Thierry Fiorilli

Climat : « Le pouvoir de nos enfants »

Thierry Fiorilli Journaliste

Dans son grandiose La Découverte du ciel, paru en français il y a juste vingt ans mais publié en néerlandais dès 1992, Harry Mulisch crée un personnage hors norme, Onno Quist, héritier rebelle et insolite d’une lignée démocrate-chrétienne appartenant à l’élite institutionnelle des Pays-Bas, un peu moine défroqué, un peu savant déconnecté, spécialiste de langues plus mortes que mortes, pas profondément amoureux de l’espèce humaine mais très satisfait de lui-même. Et qui entre en politique par des voies improbables.

Monté jusqu’au gouvernement national, Onno Quist confesse à des proches que, auparavant, il pensait  » que le pouvoir politique était uniquement le pouvoir de la parole. Celui qui avait les meilleures idées et savait le mieux les exprimer avait le plus grand pouvoir « . Mais maintenant, il sait  » que les idées et les mots ne viennent qu’en troisième position, et que celui qui les exprime, la personne, ne vient qu’en deuxième position. Ce que la plupart des gens jugent déjà terriblement antidémocratique, mais la réalité est encore bien pire. Le pouvoir est le pouvoir de la chair. Le pouvoir est purement physique. […] Nul n’acquiert le pouvoir par la parole, son programme politique est accessoire, de même que la personne qu’il est ; un autre peut se présenter avec le même programme et rien ne se produit. Une personne acquiert le pouvoir parce qu’elle a la constitution charnelle d’une personne qui acquiert le pouvoir. Si elle disait autre chose, le contraire par exemple, dans un autre parti ou mouvement, elle obtiendrait tout autant le pouvoir.  »

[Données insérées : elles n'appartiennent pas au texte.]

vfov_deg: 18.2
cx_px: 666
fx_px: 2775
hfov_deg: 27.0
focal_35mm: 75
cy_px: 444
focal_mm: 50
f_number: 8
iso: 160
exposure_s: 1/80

La mobilisation crescendo des élèves belges, ce mois de janvier 2019, pour que des mesures soient prises d’urgence contre le réchauffement climatique, est une illustration limpide des propos d’Onno Quist. Imaginé par une gamine de 13 ans en Suède, relayé par deux étudiantes (18 et 19 ans) flamandes puis rallié par 35 000 ados, de Flandre, de Bruxelles et de Wallonie, en trois petites semaines, le mouvement n’en est clairement qu’à ses débuts, mais il dessine de façon toute aussi nette  » la constitution charnelle  » de  » qui acquiert le pouvoir « . Là, pour l’instant, ce  » qui « , ce sont ces jeunes chaque jeudi plus nombreux à faire la grève scolaire pour acculer les gouvernants à développer non plus des phrases ou des promesses mais des stratégies et des mesures concrètes garantissant l’avenir de la planète. Pour tous.

Ce mouvement d’enfants, spontané, réclamant la sauvegarde de la planète, incarne le vrai pouvoir. Celui du citoyen sur les décideurs.

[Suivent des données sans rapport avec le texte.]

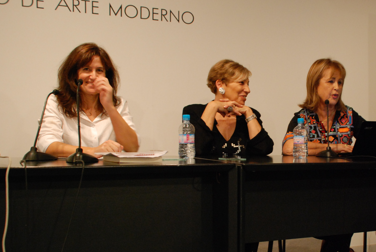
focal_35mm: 52
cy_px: 164
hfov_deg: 37.3
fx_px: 544
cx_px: 277
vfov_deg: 25.9
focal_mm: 22
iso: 800
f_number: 3.8
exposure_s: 1/20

Ce mouvement-là a déjà été sermonné. Par des politiques (Theo Francken, Siegfried Bracke et Georges-Louis Bouchez notamment), par des climatosceptiques, par ceux qui estiment l’obligation scolaire prioritaire. Ce mouvement-là a déjà été déconsidéré :  » Attention à la récupération « ,  » C’est bien beau tout ça mais qui va payer ces nouvelles politiques, les ptits loups ?  » Ce mouvement-là a déjà été raillé :  » Pour la plupart, c’est juste l’occasion d’éviter le cours de maths « ,  » La moitié ne sait même pas pourquoi ils manifestent « , etc.

Pour autant, ce mouvement-là, spontané, sans infrastructure, sans extrême gauche ni extrême droite, sans débordements ni violences, sans réflexes corporatistes ni aspirations à gagner davantage de sous, sans événement déclencheur précis ni donc objet de réaction émotionnelle, incarne le pouvoir du citoyen sur les décideurs. Davantage qu’une élection, chez nous obligatoire et dès un âge fixé par la loi. Là, sous nos yeux, on voit le courant de ces enfants gonfler. Ridiculiser les grimaces de Francken, Bracke, Bouchez et cie. Et augurer d’un avenir plus réjouissant que celui que leur préparaient jusqu’ici leurs parents. Ce mouvement-là est une magnifique poussée d’acné juvénile. Un bouton servant aussi à allumer des lumières.